Only twice have MAC teams received at-large bids to the NCAA field. That mid-major love you see now and then from the men’s selection committee doesn’t extend quite so far into the women’s game.

Toledo entered with a No. 42 Rating Percentage Index, which isn’t bad, but with a strength of schedule that barely registered. Only one other MAC team owned a top-70 RPI and that was CMU, which somehow underachieved to the tune of being the No. 4 seed in the tournament.

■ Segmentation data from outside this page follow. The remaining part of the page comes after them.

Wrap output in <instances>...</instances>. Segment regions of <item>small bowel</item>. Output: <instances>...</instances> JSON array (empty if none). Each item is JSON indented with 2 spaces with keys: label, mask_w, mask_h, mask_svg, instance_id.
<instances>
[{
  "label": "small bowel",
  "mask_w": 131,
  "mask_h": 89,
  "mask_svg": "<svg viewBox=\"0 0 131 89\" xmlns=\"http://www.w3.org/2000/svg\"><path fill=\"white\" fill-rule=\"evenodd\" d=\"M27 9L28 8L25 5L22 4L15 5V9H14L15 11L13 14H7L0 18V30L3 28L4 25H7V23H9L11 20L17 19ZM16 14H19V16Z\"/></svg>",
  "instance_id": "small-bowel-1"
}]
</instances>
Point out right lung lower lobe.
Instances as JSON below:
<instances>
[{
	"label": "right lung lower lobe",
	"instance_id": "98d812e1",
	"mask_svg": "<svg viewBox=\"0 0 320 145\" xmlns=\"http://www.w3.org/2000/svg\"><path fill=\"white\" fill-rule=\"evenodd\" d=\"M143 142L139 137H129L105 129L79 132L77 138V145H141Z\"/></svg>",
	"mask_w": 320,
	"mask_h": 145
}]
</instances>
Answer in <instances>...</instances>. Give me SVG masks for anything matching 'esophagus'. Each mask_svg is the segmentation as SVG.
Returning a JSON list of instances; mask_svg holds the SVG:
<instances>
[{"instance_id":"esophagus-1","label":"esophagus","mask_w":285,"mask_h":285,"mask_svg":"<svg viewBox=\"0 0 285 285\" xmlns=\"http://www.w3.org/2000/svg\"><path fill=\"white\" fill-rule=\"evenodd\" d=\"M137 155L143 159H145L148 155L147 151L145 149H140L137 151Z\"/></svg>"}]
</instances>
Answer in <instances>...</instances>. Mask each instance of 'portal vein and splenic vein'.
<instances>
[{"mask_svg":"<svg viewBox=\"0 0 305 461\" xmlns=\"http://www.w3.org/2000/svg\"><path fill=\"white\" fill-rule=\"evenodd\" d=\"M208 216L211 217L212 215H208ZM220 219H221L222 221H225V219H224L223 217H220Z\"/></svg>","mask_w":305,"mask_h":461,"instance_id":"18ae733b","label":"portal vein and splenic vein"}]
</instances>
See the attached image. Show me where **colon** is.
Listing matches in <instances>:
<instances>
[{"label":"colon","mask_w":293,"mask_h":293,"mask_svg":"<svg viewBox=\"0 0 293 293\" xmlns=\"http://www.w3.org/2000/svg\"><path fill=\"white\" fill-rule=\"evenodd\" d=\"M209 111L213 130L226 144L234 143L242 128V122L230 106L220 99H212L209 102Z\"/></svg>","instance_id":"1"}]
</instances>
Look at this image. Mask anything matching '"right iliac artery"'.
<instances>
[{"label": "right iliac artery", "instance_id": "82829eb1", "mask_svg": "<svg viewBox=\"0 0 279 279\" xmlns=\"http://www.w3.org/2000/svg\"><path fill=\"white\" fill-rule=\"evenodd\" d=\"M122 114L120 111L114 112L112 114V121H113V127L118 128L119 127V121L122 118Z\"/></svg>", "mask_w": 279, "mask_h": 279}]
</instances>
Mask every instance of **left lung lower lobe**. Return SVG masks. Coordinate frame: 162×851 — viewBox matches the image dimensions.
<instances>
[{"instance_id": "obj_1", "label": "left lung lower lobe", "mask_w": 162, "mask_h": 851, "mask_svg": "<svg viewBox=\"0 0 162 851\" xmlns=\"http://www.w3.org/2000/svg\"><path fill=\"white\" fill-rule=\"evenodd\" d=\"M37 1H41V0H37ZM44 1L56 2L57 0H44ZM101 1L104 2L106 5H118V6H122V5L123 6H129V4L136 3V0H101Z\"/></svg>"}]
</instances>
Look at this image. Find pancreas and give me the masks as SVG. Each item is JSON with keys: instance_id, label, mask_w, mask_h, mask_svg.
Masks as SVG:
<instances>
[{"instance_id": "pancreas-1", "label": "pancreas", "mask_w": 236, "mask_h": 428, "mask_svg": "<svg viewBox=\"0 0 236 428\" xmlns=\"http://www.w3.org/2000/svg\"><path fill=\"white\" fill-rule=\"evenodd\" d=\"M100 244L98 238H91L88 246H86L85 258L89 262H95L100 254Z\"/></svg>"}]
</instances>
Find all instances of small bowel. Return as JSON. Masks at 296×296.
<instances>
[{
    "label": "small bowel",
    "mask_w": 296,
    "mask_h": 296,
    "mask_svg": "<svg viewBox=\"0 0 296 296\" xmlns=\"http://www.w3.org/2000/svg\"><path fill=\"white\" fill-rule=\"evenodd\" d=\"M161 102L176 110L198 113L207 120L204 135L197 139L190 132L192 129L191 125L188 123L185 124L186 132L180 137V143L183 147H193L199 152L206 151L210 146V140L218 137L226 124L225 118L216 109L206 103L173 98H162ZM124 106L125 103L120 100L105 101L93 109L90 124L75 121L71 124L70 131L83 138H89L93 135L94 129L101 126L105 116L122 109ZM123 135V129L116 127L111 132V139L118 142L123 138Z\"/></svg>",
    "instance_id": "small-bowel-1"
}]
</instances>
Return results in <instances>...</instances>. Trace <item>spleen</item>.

That put the Chips and Rockets on a collision course short of the championship game and maybe the NCAA selection committee will be turned off by UT losing when it did. Or those folks could look at it the way the rest of us do, which was to say the title game was actually contested in the semifinals.

“In my opinion, it was like a championship game because of the caliber of teams,” said UT coach Tricia Cullop. “We lost to the [next] best RPI team in the league on a neutral floor. I would hope we’d get attention for an at-large berth.”

Unfortunately, for the Rockets, they are reduced to hoping.

And they have no one to blame but themselves.

Toledo’s first-half defense was full of holes. Central Michigan made its first four shots, all 3-pointers, and shot 50 percent both overall and from beyond the arc while rolling to a 40-30 lead at the break. That’s 40 points in one half against a UT team that, on average, allowed 48.6 points a conference GAME during the regular season.

“It felt like at the beginning they could throw half-court shots in,” said UT guard Naama Shafir. “All we could do was keep playing our game. It wasn’t over. We just had to keep fighting and coming back.”

And, by golly, they nearly did. Toledo’s only lead was 2-0 and they chased from behind the rest of the game, always an exhausting proposition. But with 34 seconds to play, after a bucket by Lecretia Smith pulled the Rockets within 62-61 and before Central could execute the ensuing inbounds pass, Andola Dortch drew an elbow and a foul and UT got the ball back.

The Rockets missed their last three attempts from the field, though, and that also followed a game-long theme.

Seniors Shafir and Yolanda Richardson were a combined 12 of 35 from the field. Poor Yo. You could put her on an icy blacktop court, blindfold her, tie her left hand behind her back, spin her around until she was dizzy, and she’d still not miss as many layups, hooks, and 3-foot jumpers as she did Friday.

But it happens. Sometimes the shots don’t fall. Sometimes the best team doesn’t win. Sometimes it doesn’t matter.

But it is mid-March now and everything matters, especially for mid-majors that have no NCAA guarantees beyond winning their conference tournament.

When it doesn’t happen, all that’s left is hope.